## TASK BRIEF
Please answer these questions about the AstroMed article:
(a) Which Harvard center runs the Astronomical Medicine project?
(b) Who is the project manager of AstroMed?
(c) Scientists from which two institutions does the project hope to draw on?

## TEXT EXCERPT
BEGIN
16 May 2007
What can astronomers and medical imaging specialists learn from each other? A new project at Harvard University aims to find out.
You wouldn't expect to find an astronomer poring over the results of a PET/CT scan. Neither would you expect to see a medical-imaging specialist scrutinizing radio-telescope images of star formation. Yet researchers from Harvard University believe it is high time that these two apparently disparate fields were brought closer together.
The Astronomical Medicine (AstroMed) project is being run from Harvard's Initiative in Innovative Computing (IIC), an interdisciplinary R&D centre. Project organizers hope to use the combined knowledge of scientists from Harvard Medical School and the Harvard-Smithsonian Center for Astrophysics to advance the state-of-the-art in both medical imaging and astronomy.
Astronomy and medical imaging have a surprising amount in common, according to AstroMed's project manager Michael Halle, principal of the Surgical Planning Laboratory at Brigham and Women's Hospital in Boston, US. Both fields are highly image-intensive and often require different types of data to be fused together. Practitioners must also sift through large amounts of information, sorting useful structures from features that are of no interest at all.
END
Stored items
BEGIN
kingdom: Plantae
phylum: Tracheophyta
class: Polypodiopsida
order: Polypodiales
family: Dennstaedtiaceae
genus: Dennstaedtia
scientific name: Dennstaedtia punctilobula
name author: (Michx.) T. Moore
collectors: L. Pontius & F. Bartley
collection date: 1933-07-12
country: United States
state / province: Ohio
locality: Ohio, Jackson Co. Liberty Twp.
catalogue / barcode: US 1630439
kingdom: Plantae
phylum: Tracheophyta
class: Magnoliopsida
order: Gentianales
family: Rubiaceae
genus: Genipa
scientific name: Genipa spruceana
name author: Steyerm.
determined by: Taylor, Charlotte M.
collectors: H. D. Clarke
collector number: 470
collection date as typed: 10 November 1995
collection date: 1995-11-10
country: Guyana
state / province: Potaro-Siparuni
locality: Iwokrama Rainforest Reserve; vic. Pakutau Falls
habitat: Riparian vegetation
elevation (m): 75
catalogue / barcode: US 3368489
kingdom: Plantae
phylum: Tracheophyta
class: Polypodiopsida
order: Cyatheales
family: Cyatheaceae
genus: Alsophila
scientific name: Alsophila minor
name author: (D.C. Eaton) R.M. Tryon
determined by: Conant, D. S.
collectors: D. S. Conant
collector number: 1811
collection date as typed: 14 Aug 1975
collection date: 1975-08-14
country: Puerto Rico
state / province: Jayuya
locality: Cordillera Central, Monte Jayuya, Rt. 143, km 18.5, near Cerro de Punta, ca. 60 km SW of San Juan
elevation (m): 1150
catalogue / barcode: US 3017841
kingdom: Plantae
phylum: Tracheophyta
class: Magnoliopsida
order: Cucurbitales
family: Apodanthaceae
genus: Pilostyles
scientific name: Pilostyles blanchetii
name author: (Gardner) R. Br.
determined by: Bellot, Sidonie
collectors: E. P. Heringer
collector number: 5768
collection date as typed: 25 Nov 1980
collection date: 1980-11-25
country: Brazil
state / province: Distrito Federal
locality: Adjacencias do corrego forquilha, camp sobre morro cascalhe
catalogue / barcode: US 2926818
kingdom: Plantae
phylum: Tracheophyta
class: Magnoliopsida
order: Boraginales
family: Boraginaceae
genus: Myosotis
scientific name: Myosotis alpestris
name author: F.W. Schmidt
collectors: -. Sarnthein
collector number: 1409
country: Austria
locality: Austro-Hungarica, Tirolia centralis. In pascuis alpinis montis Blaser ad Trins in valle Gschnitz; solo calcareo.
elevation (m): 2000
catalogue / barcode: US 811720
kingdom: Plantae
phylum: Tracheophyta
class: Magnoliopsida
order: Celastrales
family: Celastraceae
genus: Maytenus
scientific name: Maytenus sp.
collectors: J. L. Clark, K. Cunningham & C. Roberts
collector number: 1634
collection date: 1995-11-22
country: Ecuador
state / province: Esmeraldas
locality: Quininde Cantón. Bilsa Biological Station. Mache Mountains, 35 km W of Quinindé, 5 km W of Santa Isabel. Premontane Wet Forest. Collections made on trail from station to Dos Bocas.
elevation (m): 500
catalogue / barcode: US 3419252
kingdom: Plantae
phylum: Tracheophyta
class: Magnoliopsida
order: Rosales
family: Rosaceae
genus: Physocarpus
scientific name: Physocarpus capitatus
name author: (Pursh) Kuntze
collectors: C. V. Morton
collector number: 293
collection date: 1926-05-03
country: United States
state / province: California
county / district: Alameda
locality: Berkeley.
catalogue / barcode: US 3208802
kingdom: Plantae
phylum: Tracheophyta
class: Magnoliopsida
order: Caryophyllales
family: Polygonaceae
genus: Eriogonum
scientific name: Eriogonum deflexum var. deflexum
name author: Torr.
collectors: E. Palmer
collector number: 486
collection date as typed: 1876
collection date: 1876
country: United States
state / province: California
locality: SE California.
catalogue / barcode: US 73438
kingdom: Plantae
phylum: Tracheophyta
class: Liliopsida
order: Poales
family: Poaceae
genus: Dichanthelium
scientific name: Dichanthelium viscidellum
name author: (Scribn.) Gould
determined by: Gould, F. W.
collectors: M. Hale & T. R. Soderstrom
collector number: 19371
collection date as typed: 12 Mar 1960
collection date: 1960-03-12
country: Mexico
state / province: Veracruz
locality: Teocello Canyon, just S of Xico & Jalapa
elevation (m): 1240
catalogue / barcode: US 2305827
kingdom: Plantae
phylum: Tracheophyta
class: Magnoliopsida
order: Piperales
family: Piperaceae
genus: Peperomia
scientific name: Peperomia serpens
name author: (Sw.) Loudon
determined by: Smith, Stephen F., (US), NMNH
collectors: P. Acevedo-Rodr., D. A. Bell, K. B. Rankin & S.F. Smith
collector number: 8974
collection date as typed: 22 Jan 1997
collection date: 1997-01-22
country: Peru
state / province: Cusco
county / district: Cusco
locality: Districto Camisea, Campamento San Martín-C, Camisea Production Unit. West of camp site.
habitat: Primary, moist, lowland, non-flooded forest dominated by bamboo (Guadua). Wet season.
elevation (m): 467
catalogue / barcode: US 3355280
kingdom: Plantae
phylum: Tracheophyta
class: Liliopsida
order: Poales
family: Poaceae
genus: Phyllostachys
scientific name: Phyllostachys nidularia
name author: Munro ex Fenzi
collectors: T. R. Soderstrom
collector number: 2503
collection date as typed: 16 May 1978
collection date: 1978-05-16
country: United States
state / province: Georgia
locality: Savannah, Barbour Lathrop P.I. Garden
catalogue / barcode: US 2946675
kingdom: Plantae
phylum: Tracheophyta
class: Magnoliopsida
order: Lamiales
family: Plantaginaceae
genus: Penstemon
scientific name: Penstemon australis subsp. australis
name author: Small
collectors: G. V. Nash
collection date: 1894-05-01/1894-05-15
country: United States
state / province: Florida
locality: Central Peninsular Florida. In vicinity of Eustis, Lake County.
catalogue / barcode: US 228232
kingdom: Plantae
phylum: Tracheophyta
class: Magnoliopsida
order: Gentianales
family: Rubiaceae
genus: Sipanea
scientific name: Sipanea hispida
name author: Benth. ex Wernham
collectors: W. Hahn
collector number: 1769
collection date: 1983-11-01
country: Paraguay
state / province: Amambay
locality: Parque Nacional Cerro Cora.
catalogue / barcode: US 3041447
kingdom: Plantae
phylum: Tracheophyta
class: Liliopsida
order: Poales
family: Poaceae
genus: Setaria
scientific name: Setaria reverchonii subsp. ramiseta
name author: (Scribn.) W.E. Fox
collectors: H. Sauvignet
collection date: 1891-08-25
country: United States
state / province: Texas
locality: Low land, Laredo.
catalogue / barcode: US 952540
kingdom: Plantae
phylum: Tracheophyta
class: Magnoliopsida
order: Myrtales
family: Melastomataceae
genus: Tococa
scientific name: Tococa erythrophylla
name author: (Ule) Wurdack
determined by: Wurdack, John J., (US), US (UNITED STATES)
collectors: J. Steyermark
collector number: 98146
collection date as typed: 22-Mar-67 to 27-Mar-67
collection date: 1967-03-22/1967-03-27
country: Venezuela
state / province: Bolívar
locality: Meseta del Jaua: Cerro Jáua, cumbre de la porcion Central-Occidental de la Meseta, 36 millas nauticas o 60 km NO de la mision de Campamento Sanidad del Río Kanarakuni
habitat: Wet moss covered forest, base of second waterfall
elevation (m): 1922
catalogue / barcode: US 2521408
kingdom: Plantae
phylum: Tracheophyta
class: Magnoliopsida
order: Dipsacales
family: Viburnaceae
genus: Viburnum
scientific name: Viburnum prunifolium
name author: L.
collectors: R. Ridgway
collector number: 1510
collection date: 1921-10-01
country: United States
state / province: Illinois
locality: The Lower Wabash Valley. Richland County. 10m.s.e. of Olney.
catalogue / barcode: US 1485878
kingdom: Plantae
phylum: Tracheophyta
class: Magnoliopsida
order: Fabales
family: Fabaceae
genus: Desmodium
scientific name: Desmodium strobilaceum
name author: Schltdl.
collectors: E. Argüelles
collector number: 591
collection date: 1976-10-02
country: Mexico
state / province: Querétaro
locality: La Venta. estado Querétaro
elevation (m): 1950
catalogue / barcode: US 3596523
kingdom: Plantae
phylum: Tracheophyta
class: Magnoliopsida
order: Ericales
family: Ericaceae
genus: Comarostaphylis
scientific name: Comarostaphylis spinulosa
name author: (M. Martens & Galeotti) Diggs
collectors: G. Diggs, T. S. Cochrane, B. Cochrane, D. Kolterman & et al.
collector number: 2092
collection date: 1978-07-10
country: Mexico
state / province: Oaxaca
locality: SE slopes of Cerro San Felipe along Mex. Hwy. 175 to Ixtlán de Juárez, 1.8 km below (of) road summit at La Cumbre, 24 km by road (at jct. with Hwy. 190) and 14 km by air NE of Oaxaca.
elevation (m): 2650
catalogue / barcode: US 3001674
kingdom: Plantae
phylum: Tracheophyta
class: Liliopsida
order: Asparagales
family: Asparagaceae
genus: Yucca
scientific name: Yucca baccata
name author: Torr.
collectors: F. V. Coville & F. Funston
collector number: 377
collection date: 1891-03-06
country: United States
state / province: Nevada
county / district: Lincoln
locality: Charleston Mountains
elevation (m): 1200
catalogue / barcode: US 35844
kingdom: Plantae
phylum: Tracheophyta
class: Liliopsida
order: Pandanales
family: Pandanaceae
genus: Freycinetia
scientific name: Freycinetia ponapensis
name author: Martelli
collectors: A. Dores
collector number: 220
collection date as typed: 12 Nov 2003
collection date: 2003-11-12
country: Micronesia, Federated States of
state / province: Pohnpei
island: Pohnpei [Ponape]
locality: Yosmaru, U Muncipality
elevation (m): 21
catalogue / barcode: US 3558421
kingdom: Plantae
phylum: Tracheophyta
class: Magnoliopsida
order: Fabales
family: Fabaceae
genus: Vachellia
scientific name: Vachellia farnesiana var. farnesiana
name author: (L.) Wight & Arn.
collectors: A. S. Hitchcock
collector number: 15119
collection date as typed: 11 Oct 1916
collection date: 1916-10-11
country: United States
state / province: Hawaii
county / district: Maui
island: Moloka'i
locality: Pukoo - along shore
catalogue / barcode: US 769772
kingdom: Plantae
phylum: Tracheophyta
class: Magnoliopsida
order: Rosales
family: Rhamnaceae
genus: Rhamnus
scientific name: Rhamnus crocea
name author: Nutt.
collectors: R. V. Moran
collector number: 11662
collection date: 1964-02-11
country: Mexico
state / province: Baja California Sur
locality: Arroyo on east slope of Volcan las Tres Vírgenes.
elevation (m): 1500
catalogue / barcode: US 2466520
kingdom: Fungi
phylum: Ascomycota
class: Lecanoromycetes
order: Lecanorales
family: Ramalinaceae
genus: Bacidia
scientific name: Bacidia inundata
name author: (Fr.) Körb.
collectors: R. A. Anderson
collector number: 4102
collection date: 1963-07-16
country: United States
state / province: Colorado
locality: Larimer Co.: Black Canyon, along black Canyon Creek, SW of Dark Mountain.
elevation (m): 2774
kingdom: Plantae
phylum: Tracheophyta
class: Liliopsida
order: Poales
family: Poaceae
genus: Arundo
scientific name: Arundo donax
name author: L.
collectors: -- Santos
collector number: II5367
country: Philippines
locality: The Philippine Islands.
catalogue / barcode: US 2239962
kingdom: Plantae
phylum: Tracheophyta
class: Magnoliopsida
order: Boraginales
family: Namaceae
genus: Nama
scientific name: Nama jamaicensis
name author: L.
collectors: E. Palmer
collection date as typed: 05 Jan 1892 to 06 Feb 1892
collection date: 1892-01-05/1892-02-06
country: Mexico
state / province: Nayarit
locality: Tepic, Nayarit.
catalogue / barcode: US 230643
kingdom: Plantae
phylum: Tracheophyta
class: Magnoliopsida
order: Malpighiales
END
## RESULT
(a) Harvard's Initiative in Innovative Computing (IIC)
(b) Michael Halle
(c) Harvard Medical School and the Harvard-Smithsonian Center for Astrophysics